WHAT TO WORK ON » All that is wanted is how many lines in the records below include the string "madhya".

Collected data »
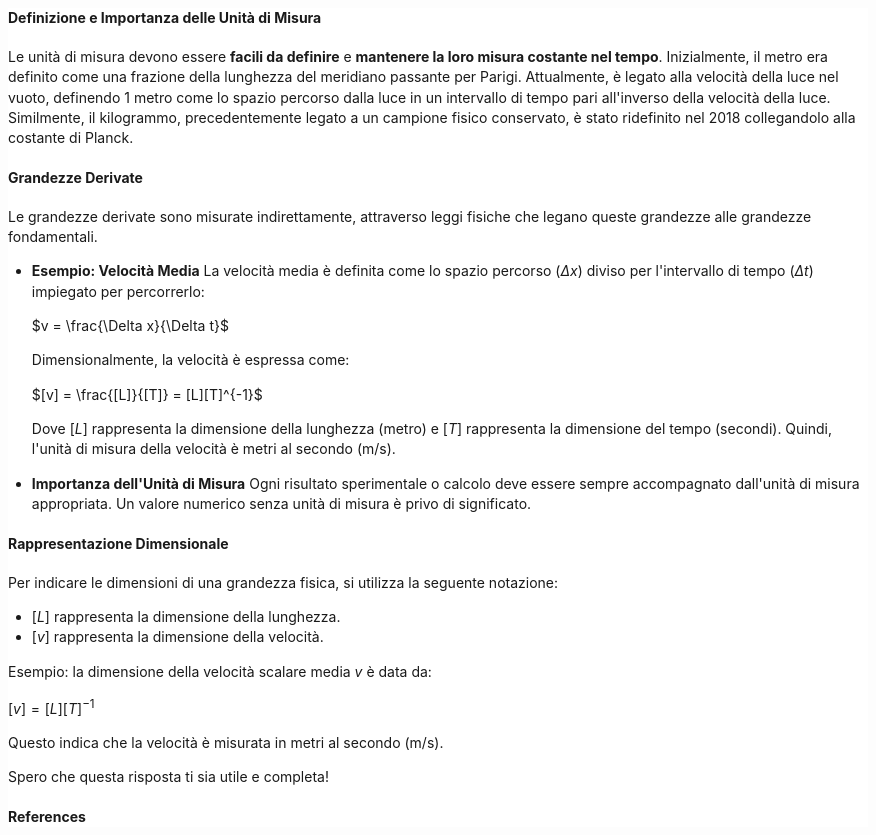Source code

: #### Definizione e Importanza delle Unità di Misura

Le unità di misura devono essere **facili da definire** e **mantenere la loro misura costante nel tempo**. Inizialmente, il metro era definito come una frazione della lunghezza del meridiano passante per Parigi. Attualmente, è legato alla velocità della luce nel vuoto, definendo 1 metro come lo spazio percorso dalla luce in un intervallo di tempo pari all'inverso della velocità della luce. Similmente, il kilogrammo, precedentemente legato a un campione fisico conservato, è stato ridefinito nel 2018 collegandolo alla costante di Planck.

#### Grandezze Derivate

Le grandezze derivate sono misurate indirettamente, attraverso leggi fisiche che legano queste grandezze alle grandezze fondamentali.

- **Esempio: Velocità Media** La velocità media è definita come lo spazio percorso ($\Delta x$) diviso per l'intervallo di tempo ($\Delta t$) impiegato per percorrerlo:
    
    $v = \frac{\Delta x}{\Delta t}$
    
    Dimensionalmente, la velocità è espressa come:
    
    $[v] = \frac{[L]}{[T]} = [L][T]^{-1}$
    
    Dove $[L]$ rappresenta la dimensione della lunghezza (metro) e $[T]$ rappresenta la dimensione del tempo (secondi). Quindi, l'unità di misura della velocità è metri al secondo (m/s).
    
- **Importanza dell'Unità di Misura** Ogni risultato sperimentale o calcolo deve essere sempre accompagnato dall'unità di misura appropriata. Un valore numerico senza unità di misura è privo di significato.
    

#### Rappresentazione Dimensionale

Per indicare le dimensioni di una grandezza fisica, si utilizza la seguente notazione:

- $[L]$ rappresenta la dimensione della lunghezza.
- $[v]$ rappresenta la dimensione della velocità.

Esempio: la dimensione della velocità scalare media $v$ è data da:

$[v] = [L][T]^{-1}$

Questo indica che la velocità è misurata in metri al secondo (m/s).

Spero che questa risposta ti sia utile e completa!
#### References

---

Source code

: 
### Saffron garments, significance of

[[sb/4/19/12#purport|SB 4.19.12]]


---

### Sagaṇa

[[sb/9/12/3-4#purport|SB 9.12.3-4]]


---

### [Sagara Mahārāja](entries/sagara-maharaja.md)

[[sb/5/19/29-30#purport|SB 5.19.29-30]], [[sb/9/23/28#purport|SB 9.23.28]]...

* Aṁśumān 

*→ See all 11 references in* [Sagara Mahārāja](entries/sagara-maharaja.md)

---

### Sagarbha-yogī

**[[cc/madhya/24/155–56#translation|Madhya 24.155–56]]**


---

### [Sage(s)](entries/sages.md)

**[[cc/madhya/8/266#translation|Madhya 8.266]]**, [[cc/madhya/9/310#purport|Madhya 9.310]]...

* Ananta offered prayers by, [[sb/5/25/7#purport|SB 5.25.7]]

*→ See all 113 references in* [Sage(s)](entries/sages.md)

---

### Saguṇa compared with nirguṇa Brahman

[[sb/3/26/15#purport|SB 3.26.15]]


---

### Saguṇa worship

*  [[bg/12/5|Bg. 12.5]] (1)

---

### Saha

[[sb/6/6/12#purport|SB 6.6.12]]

* * *

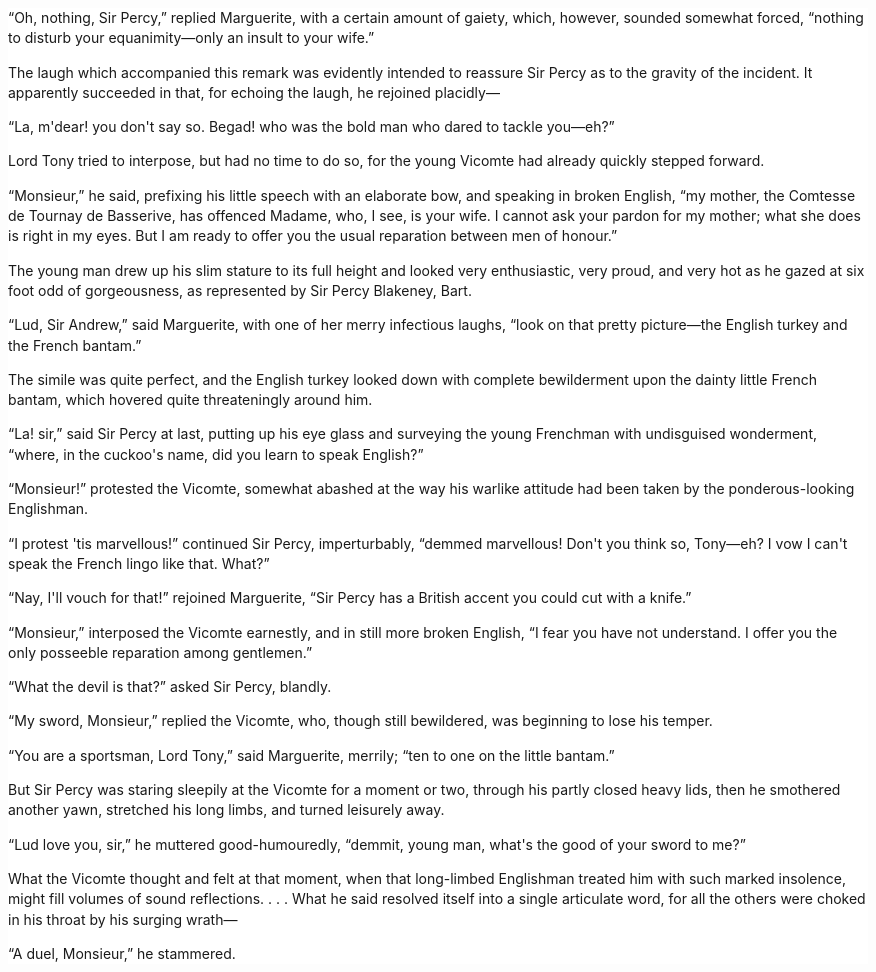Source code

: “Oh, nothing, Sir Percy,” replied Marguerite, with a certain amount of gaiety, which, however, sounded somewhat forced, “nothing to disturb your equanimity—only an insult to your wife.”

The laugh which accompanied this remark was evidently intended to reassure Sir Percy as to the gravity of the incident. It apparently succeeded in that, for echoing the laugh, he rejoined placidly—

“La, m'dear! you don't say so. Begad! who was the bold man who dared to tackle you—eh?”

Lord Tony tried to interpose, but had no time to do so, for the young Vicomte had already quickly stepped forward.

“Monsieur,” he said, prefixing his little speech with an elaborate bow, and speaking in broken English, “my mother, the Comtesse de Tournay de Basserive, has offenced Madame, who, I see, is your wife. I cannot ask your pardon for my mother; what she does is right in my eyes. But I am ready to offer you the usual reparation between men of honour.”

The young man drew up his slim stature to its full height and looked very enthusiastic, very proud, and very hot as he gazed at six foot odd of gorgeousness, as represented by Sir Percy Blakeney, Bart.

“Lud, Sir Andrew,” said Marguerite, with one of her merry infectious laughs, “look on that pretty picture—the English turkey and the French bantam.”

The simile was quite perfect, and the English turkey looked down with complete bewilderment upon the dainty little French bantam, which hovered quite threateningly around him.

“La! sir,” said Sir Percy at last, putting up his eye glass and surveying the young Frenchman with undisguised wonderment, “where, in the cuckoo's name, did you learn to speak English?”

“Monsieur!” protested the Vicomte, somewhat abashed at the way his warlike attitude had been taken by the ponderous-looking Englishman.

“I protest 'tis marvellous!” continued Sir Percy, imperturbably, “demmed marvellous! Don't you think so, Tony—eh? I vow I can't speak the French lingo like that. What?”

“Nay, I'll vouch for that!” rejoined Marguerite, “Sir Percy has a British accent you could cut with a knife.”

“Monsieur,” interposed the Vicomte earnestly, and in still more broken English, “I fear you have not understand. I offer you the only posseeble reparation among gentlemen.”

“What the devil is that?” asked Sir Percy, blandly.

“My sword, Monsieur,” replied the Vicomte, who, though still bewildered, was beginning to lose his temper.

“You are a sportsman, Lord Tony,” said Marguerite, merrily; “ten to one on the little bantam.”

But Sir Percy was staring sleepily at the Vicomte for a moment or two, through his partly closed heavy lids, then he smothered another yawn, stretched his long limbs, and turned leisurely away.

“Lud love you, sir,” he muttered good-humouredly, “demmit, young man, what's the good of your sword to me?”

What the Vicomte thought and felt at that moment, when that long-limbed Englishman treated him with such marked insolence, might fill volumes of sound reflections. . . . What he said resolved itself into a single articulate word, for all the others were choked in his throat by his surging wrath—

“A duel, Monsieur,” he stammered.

WRITTEN RESPONSE » 2